We designed three trigger sequences that can complement each other and pair to form an new open sequence, as well as a switch sequence that can be combined with the open part of trigger sequence (Figure 1). Under normal circumstances, the switch sequence, due to its high proportion of palindromic sequences, forms a spiral ring that prevents downstream gene transcription (Figure 2); The trigger open sequence can bind to the switch and open the spiral ring, thereby promoting transcription (Figure 2). Through this structure, we can ensure that anti-tumor proteins can be synthesized only when the three trigger sequences are simultaneously expressed, that is, they can meet all three tumor microenvironment conditions simultaneously.

Subsequently, we identified low oxygen, low pH, and high lactate tumor microenvironment conditions as control factors and selected corresponding promoters (lactate (pLldR), pH (pCadc), and hydrogen (pPepT)), which were constructed at the front end of three trigger sequences as gate system control elements. At the same time, the target protein iRGD was constructed after the switch sequence as an expression element in the gate circuit system. (Figure 3).

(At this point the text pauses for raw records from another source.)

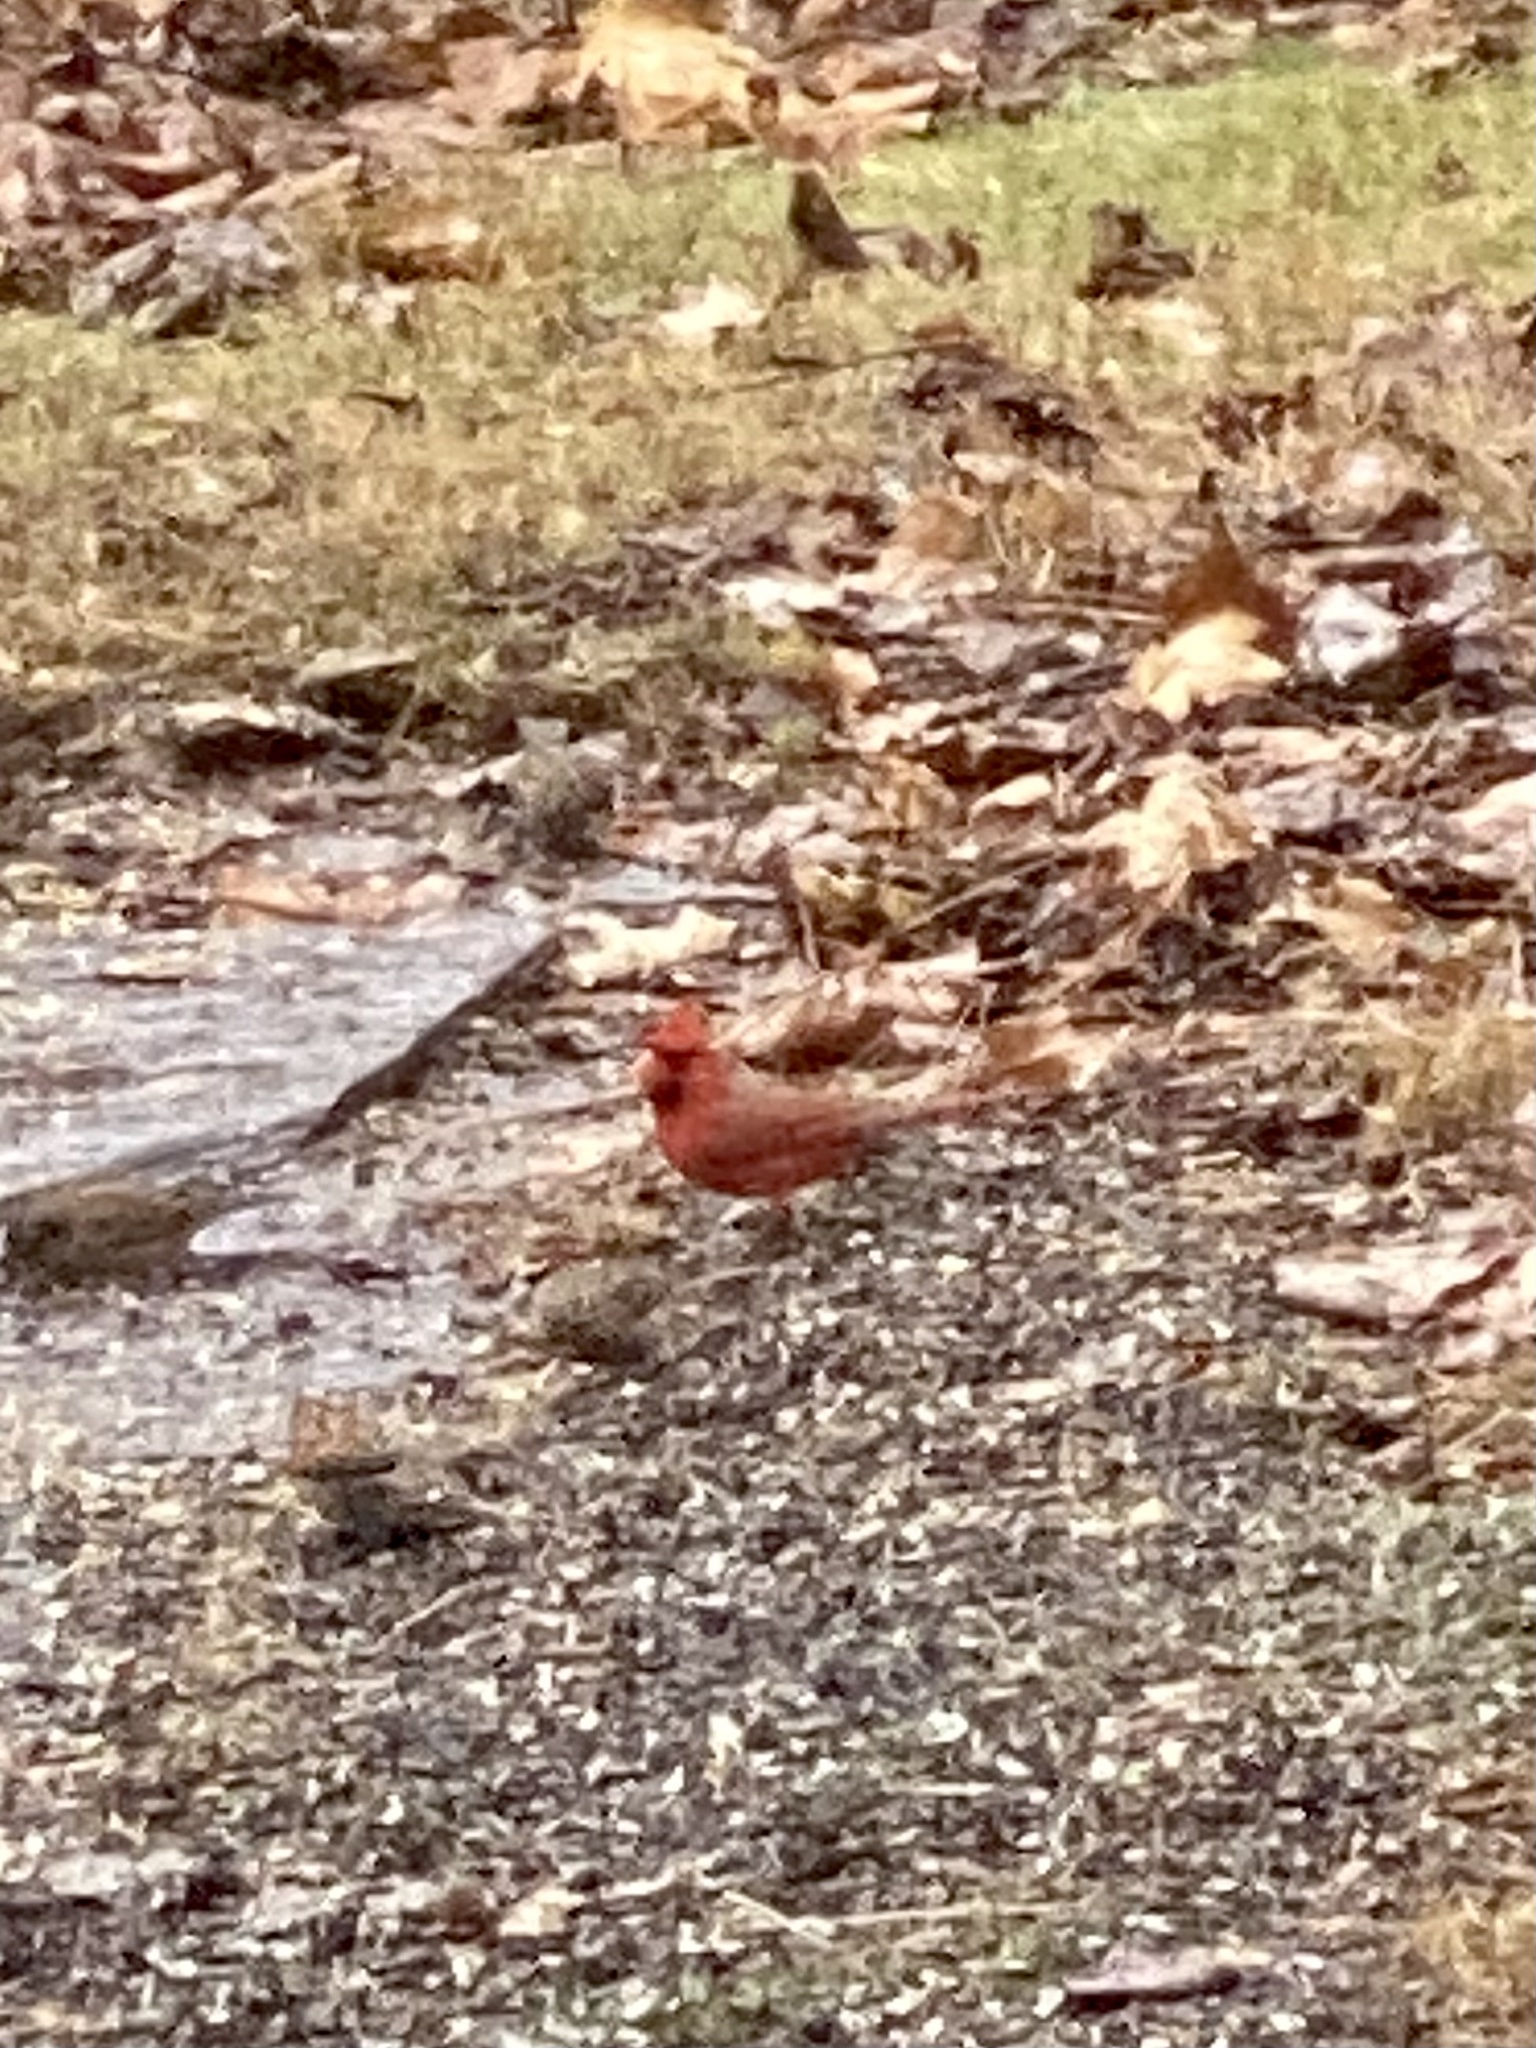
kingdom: Animalia
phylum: Chordata
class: Aves
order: Passeriformes
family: Cardinalidae
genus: Cardinalis
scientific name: Cardinalis cardinalis
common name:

We connected the LUC reporter gene downstream of three promoters to verify their expression ability. We transformed the constructed expression vector into DH5 α Strain used to amplify LUC reporter genes. Subsequently, we conducted a luciferase reporter experiment to characterize the effects of the three promoters in vitro. Figure 4 shows the normalized fluorescence intensity under lactate, pH and hypoxia induction. According to Figure 4A, we can clearly see that with the continuous increase of pH value from 5.6 to 7.6, the fluorescence intensity shows a state of first increasing and then decreasing, and reaches its peak (145.5) at pH around 6.5. The pH range of this peak is very similar to the pH value of the malignant tumor microenvironment (6.5-6.9). Meanwhile, in Figure 4B, it can be seen that the concentration of lactic acid is almost proportional to the fluorescence intensity. Even, the fluorescence intensity at a concentration of 10mM of lactic acid is about a thousand times higher than that at a concentration of 0mM. Finally, for the hypoxic experiment, we established two groups, as shown in Figure 4C. One group represents the oxygen concentration in the normal environment (21%), and the other group represents the simulated oxygen concentration in the tumor microenvironment (approximately 1.3%). The results showed that in an hypoxic environment, the fluorescence intensity was 193.5, which is about twice that of a normal environment (79.5). All the above results indicate that the three promoters have the ability to correspond to the tumor microenvironment and initiate expression programs.

To verify the in vitro secretion ability of CDD-iRGD protein, we added a 6-his label before the switch sequence and CDD-iRGD sequence. The expression of CDD-iRGD protein was determined by Western blot assay.

To confirm that the gate circuit expression system we constructed can function in real tumor environments, we transformed the trigger and switch plasmids into DH5 α In cells and co cultured with tumor cells. After co culturing for a period of time, the survival rate of tumor cells and the destruction of tumor spheres were tested.